Paying for toll roads and bridges/tunnels has become more complicated in recent years. More and more locations are depending on toll-by-plate systems to send you a bill or otherwise use a transponder in your car to keep track of how much you owe. If you go through a toll in a rental car, the bill for the toll goes to the rental car company and eventually gets charged to your credit card. Rental car companies have turned this into another way for them to
rip you off augment their revenue stream and often add huge surcharges to rentals even if you only go through one toll during your rental. We’ve written about how you can try to avoid these charges by renting from a company who charges a fair rate for their toll payment services. But what if the car rental company sends you a bill after your rental for tolls you know you didn’t go through?
Steve, our friend and reader of YMMV recently wrote about how he received a charge of $141.50 on his credit card several months after he rented a car from Hertz at Philadelphia Airport. Upon seeing the charge hit his Citi credit card, he called the bank to put the charge into dispute, as he knew he hadn’t go through tolls that would equal that amount during the rental. Citi researched the claim but responded by reinstating the charges claiming that Hertz proved he was the one who made the charges and the bill was valid.
Here’s where it becomes difficult. How can you prove to a bank that the company that charged you is wrong? I had a similar instance with a rental car company when they insisted that I was responsible for returning a car with a full tank of gas when I only rented it with half of a tank. Steve did a smart thing and requested a copy of the itemized bill from Plate Pass, the company used by Hertz to process toll payments. He also kept a copy of his rental statement from Hertz.

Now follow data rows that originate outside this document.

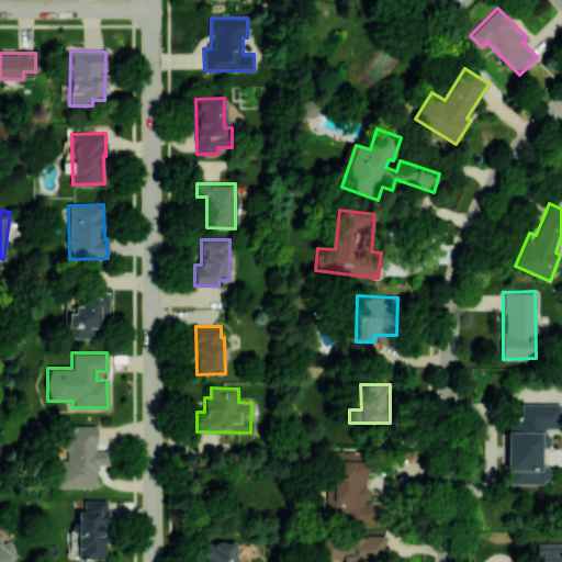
[(507,483),(549,483),(549,469),(546,469),(546,448),(548,448),(549,428),(560,428),(560,403),(521,403),(521,416),(507,416),(507,483)]
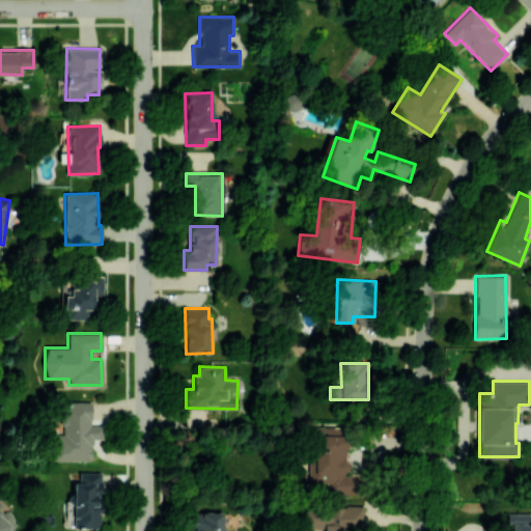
[(91,460),(91,439),(103,439),(103,425),(91,425),(91,401),(62,401),(62,432),(53,432),(53,460),(91,460)]
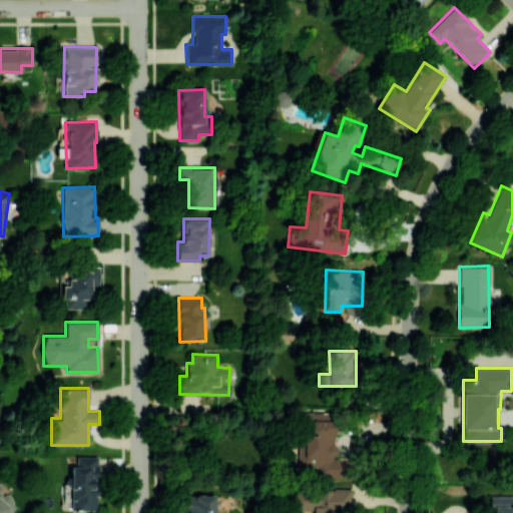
[(348,478),(347,458),(336,458),(336,412),(300,412),(300,468),(315,468),(315,478),(348,478)]
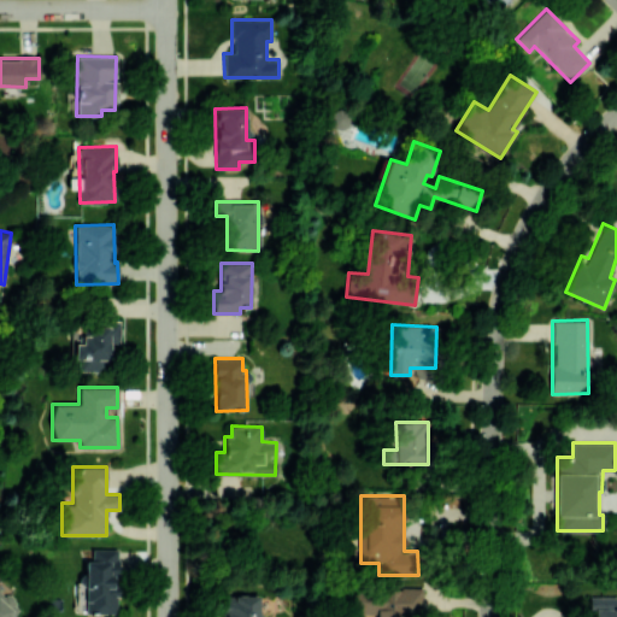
[(86,613),(117,612),(116,550),(92,550),(92,560),(86,560),(86,613)]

Quite clearly on the rental car bill, it says that his rental in Philadelphia started at 1:24PM and the first toll on the Plate Pass statement was for the George Washington Bridge at 2:03 PM. That’s a 112 mile trip in 40 minutes, without going through any tolls before hitting the GWB. Anyone who’s ever driven through New Jersey in the middle of the afternoon knows that is pretty much impossible to do.

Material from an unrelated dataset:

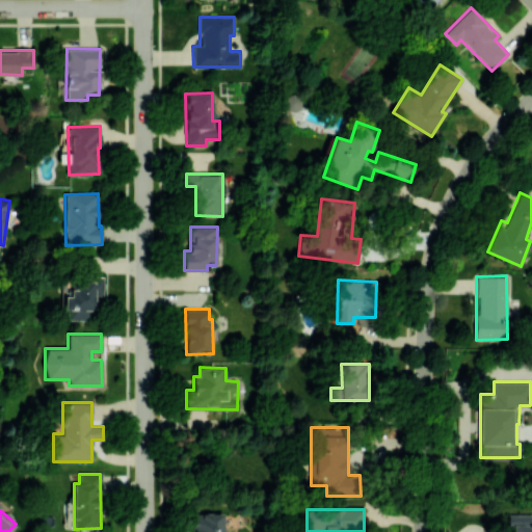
[(222,531),(223,513),(193,512),(193,531),(222,531)]
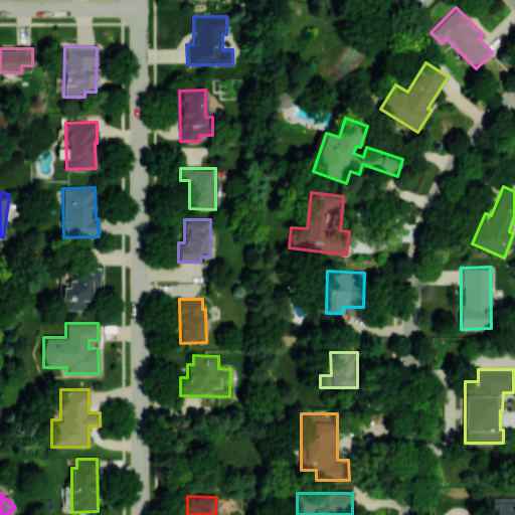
[(514,498),(493,498),(493,514),(514,514),(514,509),(514,498)]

Steve also supposedly managed to rack up this toll bill over 4 days and still managed to return the car to Philadelphia with only 178 miles on the speedometer.
Even with this mounting evidence in his favor, the companies were not able solve the problem easily. At first he called Citi and they told him he’d have to resolve it with Hertz. When calling Hertz, they told him he’d have to resolve this issue with Plate Pass. Eventually Plate Pass agreed the toll charges on his rental didn’t add up and they would issue him a credit. This was in November 2017. He still didn’t receive a credit on his charge card so he called Citi again to put the charge back in dispute claiming that Plate Pass agreed the charge was incorrect. It remained that way until the beginning of January 2018, when Steve finally received a check in the mail with a refund in the amount of the total charges of the tolls from the rental. There was no explanation given, just a check in an envelope.
While this story eventually was resolved in Steve’s favor, you can see how difficult it was to prove he was in the right. What if he had driven the car for more miles, or even worse, actually drove it to New York? How would he have proven those weren’t tolls he had gone through?
Steve has other rentals from Hertz coming up in in the future that had already been prepaid. After going through all of this, he asked Hertz if he could cancel the rentals for a refund because he was fearful they would charge him extraordinary toll charges again. They refused. However they did say that it’s possible to deactivate the Plate Pass system when renting the car, which is his intention when picking up another rental.
I shared this story to show that it’s possible to win when arguing with banks and travel companies. It may take more time and much more effort than should be required to prove you’re right, but persistence pays off in the end.
A tip of the hat and a huge thank-you to Steve C. for sharing his story.